Dr Ouattara qui a porté son choix sur le capitaine Traoré pour diriger le pays a salué la pertinence de ses interventions dès les premières heures du coup d’Etat notamment son choix de vouloir explorer d’autres partenariats. Pour lui, une diversification de partenariat ne veut pas dire abandonner les anciens partenaires. « De toutes les façons il n’y a pas un seul pays qui ne cherche pas de relation de partenariat. Mais cette relation se fait dans le respect d’une certaine indépendance du partenaire.

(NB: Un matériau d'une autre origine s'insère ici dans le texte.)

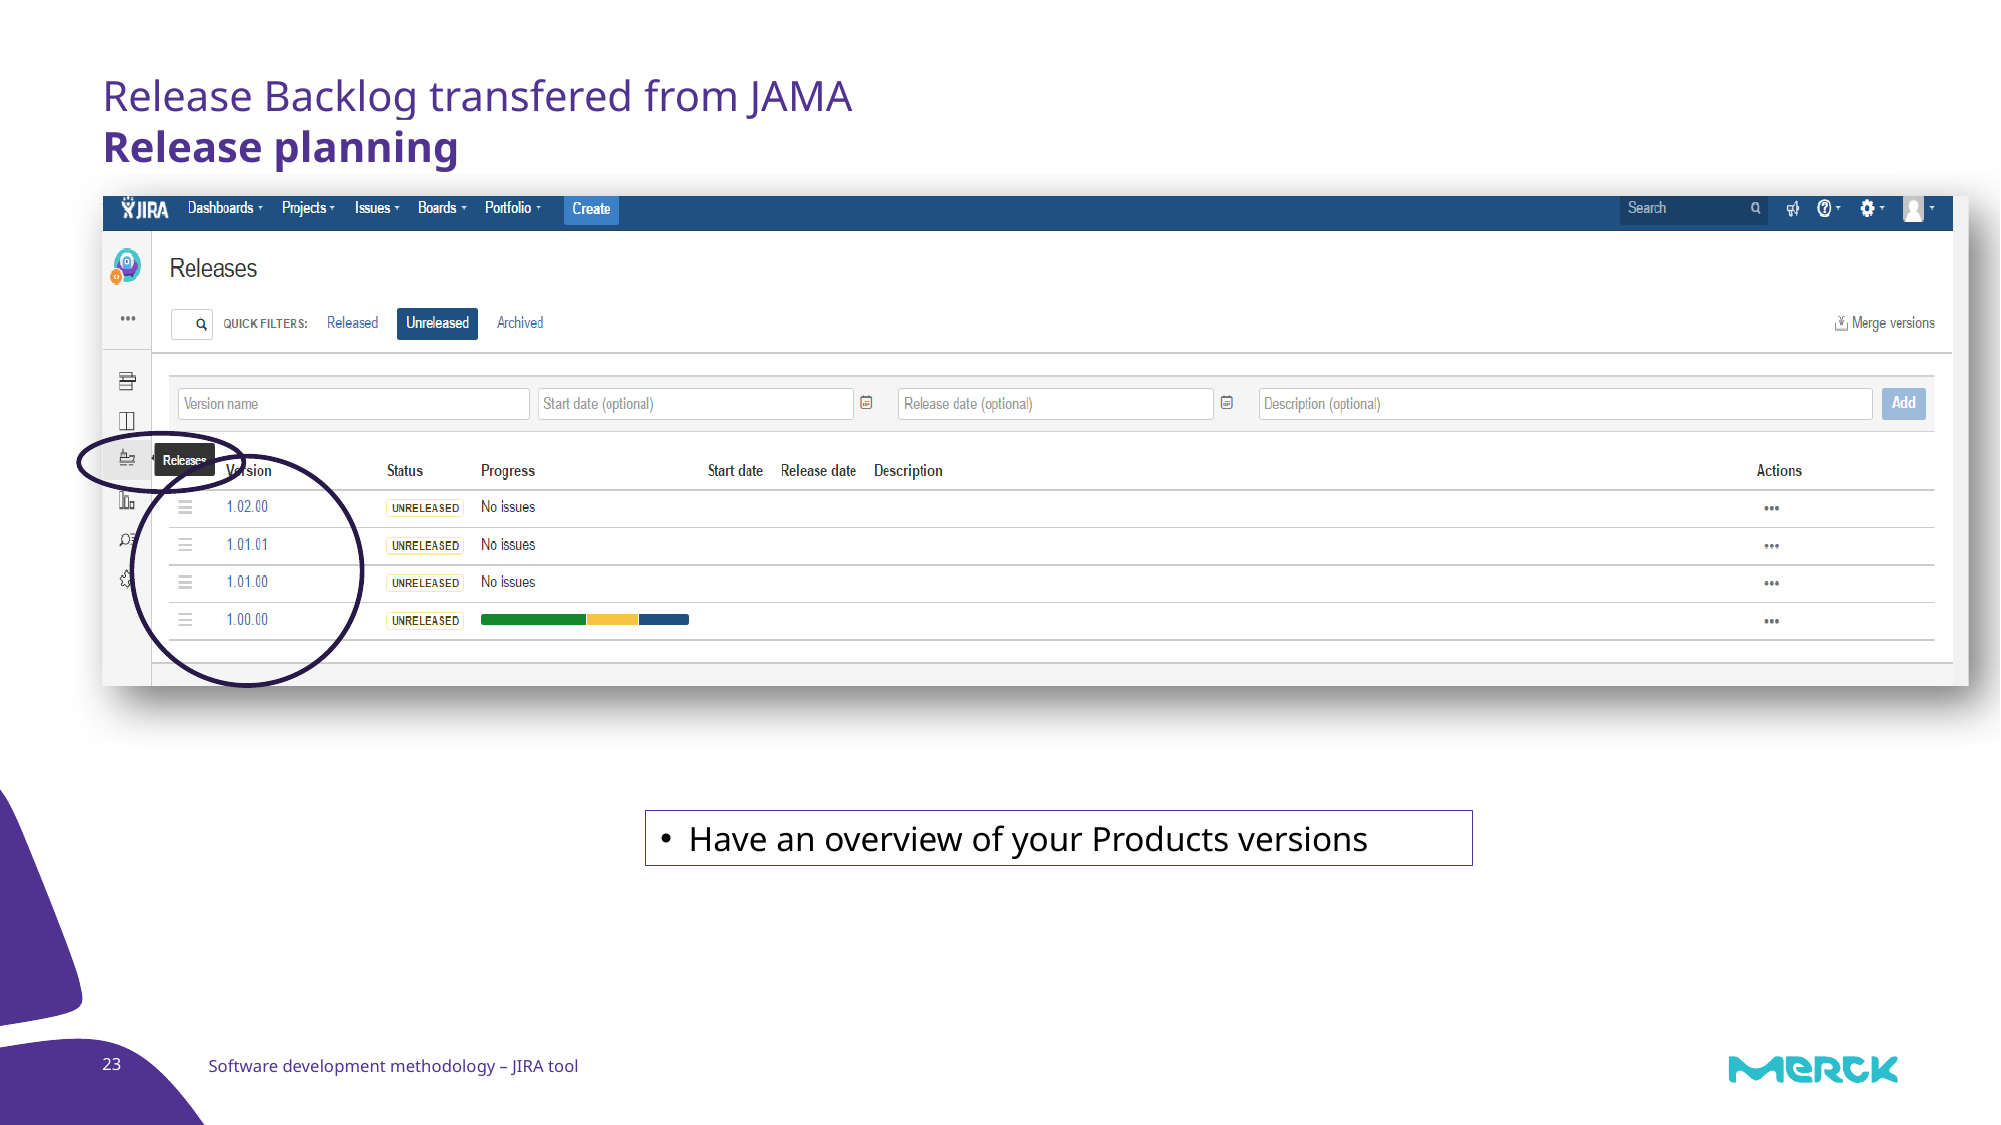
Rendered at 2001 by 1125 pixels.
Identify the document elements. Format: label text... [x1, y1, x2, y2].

title Release planning [102, 119, 1898, 174]
slide_number 23 [102, 1046, 208, 1083]
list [102, 195, 1969, 686]
text_box Have an overview of your Products versions [643, 808, 1475, 867]
list Release Backlog transfered from JAMA [102, 66, 1898, 119]
footer Software development methodology – JIRA tool [208, 1046, 1639, 1083]
text_box [78, 443, 98, 482]
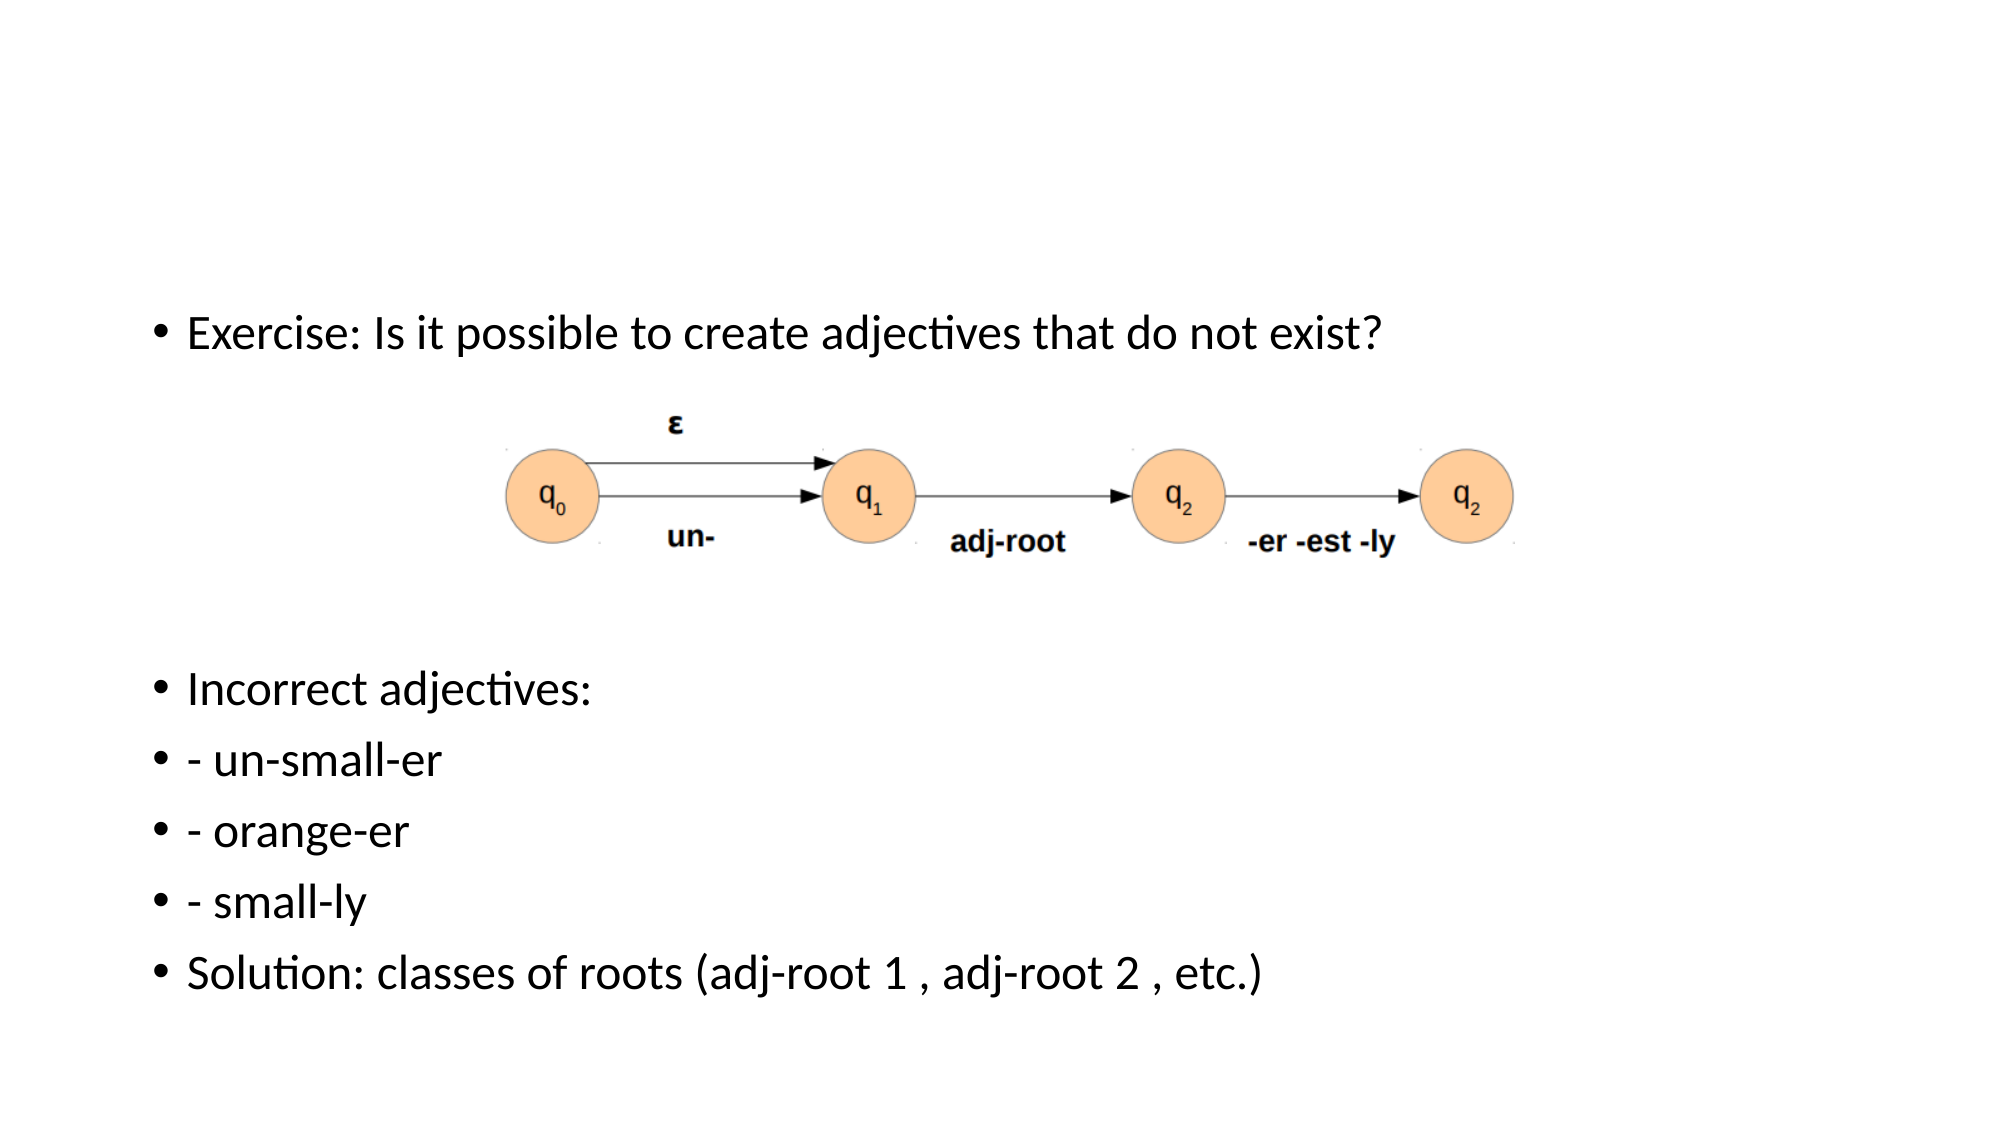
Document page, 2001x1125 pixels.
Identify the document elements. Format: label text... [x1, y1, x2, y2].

Donc il faut diversifier les partenaires sur le plan sécuritaire car c’est une nécessité aujourd’hui ; il faut aller vers des américains, des chinois ou même des iraniens. Pour moi, tous ceux qui peuvent nous aider à mieux nous en sortir, il faut aller vers eux. Du moment que le capitaine nous promet cela, je pense qu’il faut lui laisser le pouvoir. A pouvoir exceptionnel, un régime exceptionnel », a-t-il martelé.
Par ailleurs, il invite le peuple à soutenir la prochaine transition qui sera mise en place quel que soit le choix du président qui sera fait. Face à l’appel des organisations de la société civile à manifester pour soutenir le capitaine Traoré, Dr Ouattara invite les manifestants à faire confiance aux forces vives qui sont invitées à ces assises et à éviter les casses. Aussi, il a souhaité que les autorités qui vont venir puissent travailler pour le peuple et non pour des officines nationales ou internationales car, dit-il, le peuple d’aujourd’hui n’est pas celui d’hier.